Access to medical cannabis has been delayed by disputes over how the state awards its dispensary, cultivator, and processor licenses. Some of the potential licensees sued the state and the Maryland Medical Cannabis Commission (MMCC) because, according to the potential licensees, MMCC officials did not consider the racial diversity of the applicants, as is required under the original law.
That law was aimed at boosting minority-owned business participation in the state’s developing industry. Historically, people of color have been far more greatly harmed by the war on drugs than white people; yet the owners of cannabis business licenses in America’s emerging legal industry tend to be far more white and male than the population at large.

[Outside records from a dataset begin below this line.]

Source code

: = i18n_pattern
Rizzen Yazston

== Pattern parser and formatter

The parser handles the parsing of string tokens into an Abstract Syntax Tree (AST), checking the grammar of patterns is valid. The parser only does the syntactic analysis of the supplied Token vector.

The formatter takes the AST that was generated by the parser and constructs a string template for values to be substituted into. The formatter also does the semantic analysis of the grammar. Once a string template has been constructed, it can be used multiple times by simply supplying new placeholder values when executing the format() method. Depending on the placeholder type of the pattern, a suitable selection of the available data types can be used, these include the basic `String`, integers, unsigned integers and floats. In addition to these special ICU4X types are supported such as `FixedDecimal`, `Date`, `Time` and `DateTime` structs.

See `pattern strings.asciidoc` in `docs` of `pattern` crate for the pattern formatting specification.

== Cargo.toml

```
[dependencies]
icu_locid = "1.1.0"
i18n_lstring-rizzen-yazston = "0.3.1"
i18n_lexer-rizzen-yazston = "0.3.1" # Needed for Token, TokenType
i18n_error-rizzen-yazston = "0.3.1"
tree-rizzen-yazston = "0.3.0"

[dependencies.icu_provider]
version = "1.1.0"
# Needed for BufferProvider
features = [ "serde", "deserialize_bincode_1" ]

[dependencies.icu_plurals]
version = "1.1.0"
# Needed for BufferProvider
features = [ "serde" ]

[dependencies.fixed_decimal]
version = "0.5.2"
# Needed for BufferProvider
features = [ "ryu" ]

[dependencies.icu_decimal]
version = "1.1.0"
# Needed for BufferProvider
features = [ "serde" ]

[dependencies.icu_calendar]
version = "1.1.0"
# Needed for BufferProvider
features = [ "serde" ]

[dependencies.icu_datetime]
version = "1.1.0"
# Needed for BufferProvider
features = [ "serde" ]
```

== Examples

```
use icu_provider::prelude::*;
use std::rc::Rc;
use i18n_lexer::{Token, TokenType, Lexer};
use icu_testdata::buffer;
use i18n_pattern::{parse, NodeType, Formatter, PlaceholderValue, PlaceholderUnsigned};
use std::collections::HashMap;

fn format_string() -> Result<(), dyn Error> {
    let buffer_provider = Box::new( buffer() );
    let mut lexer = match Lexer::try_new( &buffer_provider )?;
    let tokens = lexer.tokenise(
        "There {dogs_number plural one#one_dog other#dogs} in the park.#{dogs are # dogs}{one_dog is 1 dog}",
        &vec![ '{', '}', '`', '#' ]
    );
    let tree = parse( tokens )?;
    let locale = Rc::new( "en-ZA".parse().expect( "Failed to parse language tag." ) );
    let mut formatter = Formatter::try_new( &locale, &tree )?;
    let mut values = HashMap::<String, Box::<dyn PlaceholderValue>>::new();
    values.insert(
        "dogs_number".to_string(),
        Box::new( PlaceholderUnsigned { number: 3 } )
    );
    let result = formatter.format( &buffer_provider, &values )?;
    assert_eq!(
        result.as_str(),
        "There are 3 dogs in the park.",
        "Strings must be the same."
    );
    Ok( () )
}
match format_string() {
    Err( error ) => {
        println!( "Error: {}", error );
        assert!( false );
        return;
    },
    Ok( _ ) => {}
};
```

In Maryland, state courts are currently reviewing two separate cases alleging that state regulators improperly picked grow license winners.
One of the unique aspects of Maryland’s medical marijuana law is a requirement to report and post data on the race, ethnicity, and gender of cannabis business owners and employees. Leafly has translated that data into a number of graphs, below, that give a bit of insight into how the state is doing with its allocation of licenses. For context, the population of Maryland is about 58% white and 42% minority.
According to the data, white men are the most likely demographic group to own a state-licensed cannabis grow operation. As the data point out, only 15% of grow operations are owned by minorities, and 23% are owned by women.
There’s a similar divide among cannabis processors: 27% are owned by women, and 27% are owned by minority entrepreneurs.
Among dispensary owners, the numbers break about 60% male, 40% female.